9. Realize that the client needs you as much as you need the client. Connect with them from the very first moment you walk in. Remember: a smile is the shortest way between two people.

10. Make it easy to work with you: be open to suggestions; follow directions, relax and have some fun.

11. Once you’re in the hotspot…give it all you got, and then some. If you know that you gave it your all, there is no such thing as failure. Only feedback.

12. Make your first read a good one, but never make it your best. Give the director something to work with. It’s her opportunity to show the client what a genius she is…

13. Do not criticize the hand that might be feeding you. Generally speaking, badmouthing others (including your colleagues) doesn’t make you any better either. On the contrary.

14. Be gracious and grateful. Thank the casting crew for the opportunity, and make sure that your last impression is a lasting one. Hand out your cards and demos before you leave, if you haven’t done so already.
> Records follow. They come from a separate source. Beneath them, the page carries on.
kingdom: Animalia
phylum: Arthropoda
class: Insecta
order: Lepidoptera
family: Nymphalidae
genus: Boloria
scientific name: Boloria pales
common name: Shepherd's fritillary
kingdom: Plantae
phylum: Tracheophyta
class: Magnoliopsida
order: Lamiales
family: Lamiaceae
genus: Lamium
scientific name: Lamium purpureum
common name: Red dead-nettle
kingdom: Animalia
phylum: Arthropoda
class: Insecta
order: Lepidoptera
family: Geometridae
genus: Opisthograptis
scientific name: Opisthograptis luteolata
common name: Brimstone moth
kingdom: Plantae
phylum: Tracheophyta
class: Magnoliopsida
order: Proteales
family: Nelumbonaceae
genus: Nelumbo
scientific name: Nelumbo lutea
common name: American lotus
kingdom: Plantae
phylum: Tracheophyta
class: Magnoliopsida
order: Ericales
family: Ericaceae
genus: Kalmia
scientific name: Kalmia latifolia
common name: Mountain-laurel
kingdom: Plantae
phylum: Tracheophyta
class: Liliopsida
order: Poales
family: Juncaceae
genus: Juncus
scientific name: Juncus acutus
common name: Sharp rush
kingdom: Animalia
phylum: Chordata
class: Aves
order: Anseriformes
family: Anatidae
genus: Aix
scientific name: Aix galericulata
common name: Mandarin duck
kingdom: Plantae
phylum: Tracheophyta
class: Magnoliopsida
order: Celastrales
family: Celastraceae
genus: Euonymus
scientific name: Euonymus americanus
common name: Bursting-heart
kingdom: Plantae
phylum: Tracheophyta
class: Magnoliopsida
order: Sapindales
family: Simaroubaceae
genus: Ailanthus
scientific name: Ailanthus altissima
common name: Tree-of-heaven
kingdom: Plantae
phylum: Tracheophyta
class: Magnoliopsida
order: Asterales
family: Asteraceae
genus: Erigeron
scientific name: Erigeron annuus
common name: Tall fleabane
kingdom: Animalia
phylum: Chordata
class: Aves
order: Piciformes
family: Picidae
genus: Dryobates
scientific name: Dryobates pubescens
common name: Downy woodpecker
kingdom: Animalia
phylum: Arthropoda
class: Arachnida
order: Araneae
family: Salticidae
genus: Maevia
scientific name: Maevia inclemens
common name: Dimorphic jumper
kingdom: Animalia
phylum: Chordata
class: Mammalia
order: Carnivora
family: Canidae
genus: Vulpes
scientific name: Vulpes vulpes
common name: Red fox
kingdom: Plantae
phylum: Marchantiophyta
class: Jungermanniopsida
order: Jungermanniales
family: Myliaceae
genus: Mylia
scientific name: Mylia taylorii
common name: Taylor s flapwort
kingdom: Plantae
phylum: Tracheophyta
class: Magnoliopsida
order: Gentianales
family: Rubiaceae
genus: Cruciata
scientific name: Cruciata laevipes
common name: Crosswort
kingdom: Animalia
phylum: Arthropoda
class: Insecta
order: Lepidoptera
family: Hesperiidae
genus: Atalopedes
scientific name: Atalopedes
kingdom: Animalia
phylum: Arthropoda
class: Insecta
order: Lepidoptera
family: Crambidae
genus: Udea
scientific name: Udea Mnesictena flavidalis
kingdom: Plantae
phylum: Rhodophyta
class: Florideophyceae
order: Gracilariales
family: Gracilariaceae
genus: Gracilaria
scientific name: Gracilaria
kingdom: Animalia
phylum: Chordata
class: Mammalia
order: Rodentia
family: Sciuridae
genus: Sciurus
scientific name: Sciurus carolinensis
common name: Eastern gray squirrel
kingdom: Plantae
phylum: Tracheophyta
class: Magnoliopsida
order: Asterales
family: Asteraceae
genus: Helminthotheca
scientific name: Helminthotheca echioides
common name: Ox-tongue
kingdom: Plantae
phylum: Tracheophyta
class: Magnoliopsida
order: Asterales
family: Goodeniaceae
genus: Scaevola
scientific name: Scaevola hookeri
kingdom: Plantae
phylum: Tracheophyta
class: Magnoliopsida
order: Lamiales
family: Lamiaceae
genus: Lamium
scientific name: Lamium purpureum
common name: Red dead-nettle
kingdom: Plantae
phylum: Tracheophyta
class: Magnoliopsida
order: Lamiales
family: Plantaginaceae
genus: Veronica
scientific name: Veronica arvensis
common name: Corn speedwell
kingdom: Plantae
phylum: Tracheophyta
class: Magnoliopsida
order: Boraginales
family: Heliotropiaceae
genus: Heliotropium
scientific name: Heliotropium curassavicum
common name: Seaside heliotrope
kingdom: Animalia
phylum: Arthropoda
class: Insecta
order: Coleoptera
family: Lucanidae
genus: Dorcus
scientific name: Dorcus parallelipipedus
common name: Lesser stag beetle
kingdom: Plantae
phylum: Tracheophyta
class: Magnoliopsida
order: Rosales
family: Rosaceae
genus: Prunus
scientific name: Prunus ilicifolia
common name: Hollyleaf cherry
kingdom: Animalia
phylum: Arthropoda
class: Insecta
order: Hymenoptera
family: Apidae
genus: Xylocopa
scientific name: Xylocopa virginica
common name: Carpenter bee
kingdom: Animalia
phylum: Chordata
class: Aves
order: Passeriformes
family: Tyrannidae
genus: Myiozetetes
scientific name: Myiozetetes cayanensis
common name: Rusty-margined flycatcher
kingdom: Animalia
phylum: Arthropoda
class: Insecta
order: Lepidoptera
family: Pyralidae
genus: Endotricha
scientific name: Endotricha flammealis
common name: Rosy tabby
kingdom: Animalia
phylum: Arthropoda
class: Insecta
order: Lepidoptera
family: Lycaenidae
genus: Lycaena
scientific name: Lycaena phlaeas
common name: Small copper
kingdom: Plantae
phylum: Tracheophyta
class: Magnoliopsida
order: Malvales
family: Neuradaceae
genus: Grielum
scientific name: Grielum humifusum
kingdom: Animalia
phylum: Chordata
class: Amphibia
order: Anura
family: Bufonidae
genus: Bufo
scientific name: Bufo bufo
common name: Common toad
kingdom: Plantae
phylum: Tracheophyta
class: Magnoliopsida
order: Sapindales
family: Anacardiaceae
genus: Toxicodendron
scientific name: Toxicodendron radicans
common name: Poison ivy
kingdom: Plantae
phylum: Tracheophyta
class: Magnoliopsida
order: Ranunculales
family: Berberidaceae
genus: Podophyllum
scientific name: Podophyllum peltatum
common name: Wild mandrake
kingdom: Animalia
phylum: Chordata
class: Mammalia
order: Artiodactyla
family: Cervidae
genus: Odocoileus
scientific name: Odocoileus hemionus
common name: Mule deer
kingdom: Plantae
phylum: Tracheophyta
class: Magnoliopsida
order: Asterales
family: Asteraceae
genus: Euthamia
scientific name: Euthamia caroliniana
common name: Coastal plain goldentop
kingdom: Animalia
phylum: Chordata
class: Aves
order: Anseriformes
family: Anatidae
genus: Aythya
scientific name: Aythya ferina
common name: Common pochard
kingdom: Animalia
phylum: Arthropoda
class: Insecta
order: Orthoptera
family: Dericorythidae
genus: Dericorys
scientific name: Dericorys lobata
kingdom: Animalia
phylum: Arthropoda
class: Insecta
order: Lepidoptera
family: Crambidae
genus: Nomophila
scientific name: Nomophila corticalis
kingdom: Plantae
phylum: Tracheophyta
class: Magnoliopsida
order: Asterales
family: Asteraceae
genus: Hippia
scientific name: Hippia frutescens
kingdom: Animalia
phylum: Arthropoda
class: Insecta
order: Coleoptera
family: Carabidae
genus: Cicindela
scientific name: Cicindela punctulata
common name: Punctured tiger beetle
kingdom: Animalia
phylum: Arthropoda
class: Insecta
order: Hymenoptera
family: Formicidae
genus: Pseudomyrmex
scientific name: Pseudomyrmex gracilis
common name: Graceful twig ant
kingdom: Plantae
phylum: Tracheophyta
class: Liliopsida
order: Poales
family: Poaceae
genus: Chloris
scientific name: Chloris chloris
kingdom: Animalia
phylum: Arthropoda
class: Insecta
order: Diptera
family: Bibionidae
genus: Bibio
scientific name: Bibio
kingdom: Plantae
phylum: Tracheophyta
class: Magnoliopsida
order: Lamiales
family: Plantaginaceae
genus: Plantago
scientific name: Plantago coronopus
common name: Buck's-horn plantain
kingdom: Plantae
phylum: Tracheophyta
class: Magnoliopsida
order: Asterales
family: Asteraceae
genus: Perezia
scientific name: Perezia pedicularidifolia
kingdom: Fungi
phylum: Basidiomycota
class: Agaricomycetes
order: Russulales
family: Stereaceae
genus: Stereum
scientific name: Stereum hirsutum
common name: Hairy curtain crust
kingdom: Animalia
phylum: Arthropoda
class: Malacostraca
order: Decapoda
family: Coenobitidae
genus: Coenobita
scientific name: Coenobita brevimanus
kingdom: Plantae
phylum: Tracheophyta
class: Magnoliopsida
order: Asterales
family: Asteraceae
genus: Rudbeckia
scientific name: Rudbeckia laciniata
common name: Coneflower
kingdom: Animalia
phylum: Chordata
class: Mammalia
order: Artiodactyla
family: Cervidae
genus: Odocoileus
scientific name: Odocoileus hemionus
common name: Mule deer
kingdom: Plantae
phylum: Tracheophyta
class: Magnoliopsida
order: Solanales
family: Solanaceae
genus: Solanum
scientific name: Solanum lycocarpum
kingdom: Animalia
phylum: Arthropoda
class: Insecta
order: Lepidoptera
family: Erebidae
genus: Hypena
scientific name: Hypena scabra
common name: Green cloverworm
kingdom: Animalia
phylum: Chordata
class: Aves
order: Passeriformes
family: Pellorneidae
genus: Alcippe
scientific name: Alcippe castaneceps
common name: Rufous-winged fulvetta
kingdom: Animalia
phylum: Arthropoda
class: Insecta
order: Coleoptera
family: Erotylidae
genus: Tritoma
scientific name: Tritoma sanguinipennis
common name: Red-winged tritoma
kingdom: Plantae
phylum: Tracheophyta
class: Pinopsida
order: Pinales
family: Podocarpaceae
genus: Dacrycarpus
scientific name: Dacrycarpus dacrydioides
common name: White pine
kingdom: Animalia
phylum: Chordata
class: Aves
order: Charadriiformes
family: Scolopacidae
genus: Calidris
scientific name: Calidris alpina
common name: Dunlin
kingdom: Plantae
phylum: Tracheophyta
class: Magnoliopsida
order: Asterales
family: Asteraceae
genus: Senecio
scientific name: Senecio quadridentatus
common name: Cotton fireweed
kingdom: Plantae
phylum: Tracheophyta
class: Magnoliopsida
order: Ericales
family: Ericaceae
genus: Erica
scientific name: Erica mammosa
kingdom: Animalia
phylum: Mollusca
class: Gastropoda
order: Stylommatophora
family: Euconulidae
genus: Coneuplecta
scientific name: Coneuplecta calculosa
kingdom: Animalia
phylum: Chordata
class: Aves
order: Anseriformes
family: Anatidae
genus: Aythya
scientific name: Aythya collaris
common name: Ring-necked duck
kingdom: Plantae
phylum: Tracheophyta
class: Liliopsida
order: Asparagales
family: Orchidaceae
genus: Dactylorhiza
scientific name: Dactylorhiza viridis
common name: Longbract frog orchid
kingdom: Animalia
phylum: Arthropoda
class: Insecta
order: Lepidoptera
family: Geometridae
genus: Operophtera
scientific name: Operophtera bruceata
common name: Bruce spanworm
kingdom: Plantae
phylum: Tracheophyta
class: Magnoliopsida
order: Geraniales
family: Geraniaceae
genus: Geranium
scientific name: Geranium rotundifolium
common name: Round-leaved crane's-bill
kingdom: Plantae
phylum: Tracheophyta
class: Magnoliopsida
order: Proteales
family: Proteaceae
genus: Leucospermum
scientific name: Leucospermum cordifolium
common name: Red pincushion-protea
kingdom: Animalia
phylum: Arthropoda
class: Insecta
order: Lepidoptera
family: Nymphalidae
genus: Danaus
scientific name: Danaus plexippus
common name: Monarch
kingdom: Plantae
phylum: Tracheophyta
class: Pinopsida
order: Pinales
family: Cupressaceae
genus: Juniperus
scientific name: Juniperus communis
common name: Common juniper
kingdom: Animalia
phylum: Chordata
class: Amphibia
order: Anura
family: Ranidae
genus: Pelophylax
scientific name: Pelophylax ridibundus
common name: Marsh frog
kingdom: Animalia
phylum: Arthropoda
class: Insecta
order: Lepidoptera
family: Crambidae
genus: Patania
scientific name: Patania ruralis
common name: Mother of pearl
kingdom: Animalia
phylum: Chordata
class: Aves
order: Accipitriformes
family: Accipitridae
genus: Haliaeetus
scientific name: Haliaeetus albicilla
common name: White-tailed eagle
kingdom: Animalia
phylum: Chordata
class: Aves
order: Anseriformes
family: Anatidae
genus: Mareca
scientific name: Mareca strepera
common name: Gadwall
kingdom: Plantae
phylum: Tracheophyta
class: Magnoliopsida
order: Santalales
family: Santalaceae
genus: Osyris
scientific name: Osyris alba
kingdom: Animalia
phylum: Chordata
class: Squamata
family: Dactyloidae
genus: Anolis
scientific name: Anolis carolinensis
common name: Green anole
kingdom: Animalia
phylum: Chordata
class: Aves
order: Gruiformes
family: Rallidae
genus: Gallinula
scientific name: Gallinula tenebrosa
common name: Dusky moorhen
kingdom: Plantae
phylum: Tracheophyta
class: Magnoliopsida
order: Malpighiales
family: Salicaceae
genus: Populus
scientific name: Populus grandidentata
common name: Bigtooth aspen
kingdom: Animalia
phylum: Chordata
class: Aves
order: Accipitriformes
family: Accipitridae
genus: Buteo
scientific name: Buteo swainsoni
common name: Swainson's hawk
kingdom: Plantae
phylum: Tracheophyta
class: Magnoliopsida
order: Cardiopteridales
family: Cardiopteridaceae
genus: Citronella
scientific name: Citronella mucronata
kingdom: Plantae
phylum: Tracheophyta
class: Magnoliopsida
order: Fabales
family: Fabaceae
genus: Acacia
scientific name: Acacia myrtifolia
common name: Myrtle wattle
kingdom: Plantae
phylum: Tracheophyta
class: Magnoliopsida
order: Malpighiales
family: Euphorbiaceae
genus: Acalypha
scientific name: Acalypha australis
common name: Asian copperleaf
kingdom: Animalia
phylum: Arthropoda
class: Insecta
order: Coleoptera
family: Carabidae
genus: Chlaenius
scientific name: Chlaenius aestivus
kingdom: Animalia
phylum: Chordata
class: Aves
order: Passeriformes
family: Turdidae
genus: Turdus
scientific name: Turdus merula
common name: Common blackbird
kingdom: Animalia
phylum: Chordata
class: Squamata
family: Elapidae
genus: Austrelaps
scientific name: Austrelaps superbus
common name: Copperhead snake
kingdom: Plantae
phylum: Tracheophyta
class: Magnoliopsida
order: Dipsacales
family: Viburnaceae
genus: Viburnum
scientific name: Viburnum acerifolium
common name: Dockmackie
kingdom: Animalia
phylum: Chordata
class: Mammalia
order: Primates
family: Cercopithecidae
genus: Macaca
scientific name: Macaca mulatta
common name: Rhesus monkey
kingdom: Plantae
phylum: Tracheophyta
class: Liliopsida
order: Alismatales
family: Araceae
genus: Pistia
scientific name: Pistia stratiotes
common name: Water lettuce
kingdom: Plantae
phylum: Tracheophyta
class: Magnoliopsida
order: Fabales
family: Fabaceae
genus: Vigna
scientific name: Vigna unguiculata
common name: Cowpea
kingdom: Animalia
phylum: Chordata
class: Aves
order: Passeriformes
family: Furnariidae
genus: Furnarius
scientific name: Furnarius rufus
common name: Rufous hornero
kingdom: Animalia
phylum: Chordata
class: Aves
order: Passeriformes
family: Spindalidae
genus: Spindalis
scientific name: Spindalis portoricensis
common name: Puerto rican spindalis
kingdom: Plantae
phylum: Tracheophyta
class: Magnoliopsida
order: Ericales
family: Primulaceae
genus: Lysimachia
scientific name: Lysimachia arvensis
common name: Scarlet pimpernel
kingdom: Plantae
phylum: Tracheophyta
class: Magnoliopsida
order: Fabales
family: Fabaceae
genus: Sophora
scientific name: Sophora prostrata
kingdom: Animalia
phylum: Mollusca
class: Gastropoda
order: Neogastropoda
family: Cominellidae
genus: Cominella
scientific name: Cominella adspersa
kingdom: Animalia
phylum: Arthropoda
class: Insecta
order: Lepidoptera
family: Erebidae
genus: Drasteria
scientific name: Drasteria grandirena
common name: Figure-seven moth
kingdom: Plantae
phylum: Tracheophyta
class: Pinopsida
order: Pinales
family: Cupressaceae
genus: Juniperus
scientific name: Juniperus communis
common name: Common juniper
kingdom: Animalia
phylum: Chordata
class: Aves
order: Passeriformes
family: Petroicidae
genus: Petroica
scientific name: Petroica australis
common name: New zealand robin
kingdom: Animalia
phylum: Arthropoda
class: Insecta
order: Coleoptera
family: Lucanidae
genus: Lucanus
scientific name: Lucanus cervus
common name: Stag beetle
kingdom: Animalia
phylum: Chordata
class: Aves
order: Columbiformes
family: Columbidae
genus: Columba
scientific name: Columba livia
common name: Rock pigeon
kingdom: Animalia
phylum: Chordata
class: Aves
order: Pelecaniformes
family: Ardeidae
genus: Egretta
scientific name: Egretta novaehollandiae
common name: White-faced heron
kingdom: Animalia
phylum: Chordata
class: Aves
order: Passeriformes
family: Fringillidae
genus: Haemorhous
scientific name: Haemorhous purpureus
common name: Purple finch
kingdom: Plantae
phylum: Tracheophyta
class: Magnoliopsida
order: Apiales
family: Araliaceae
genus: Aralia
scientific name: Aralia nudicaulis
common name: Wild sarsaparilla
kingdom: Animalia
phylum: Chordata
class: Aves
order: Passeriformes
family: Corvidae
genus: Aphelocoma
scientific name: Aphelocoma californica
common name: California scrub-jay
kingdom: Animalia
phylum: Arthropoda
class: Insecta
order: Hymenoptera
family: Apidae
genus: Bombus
15. When you’re out of the limelight, find a quiet place and imagine stepping outside of your body; put yourself into the voice-seekers shoes as you evaluate your own performance. What went well? What could have gone better? What can you do next time to “kick it up a notch”? What do you need to do to get there?

What you do next is absolutely crucial:

16. Let go of the outcome. Forgedaboudit! Put your performance in a balloon and release it. If it comes back to you, celebrate! If it doesn’t, know that someone else in this universe is jumping for joy.

17. If you don’t hear anything back, realize two things: delays are not denials. Even though we live in a world of instant gratification, patience is still a virtue. If it’s a “No”, understand that auditioning is a process of selection, not rejection. Just because they didn’t pick you, doesn’t mean your audition was crap. Just because you didn’t get the part, doesn’t mean you have failed in life. Even the best chefs can’t please every single diner.

18. Embrace the fact that living is learning, and that we often learn more from the things that don’t go as planned, than from the things we’ve already mastered.

19. Move on! This industry rewards the go-getters, not the whiners and the finger-pointers. As long as you know that you did your best, and that you took something useful away from the audition experience, your time was well-spent.